=== THE PROBLEM ===
Please take the lines from the one holding "(768, 166) |" through the one holding "(752, 343) none" in the data below and copy them exactly.

=== EXERCISE MATERIAL ===
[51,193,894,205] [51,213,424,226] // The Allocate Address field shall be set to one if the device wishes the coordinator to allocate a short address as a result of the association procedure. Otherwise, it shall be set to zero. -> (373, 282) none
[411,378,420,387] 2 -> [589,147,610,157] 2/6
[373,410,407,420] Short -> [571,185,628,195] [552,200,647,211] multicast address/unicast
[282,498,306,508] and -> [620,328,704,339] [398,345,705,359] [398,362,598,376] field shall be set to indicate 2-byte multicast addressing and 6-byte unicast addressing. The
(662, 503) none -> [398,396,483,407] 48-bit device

...

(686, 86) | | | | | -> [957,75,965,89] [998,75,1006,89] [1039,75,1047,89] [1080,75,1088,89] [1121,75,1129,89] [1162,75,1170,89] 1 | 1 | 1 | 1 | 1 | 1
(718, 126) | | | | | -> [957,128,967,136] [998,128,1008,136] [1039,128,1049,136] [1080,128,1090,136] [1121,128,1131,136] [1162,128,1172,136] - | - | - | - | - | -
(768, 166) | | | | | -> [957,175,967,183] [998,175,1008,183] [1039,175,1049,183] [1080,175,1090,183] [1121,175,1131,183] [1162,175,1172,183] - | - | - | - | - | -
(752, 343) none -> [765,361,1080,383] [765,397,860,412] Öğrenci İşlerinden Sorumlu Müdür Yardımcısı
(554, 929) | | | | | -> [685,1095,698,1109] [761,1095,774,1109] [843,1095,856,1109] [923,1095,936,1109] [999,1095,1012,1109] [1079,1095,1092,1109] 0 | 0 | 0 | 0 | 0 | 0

=== THE ANSWER ===
(768, 166) | | | | | -> [957,175,967,183] [998,175,1008,183] [1039,175,1049,183] [1080,175,1090,183] [1121,175,1131,183] [1162,175,1172,183] - | - | - | - | - | -
(752, 343) none -> [765,361,1080,383] [765,397,860,412] Öğrenci İşlerinden Sorumlu Müdür Yardımcısı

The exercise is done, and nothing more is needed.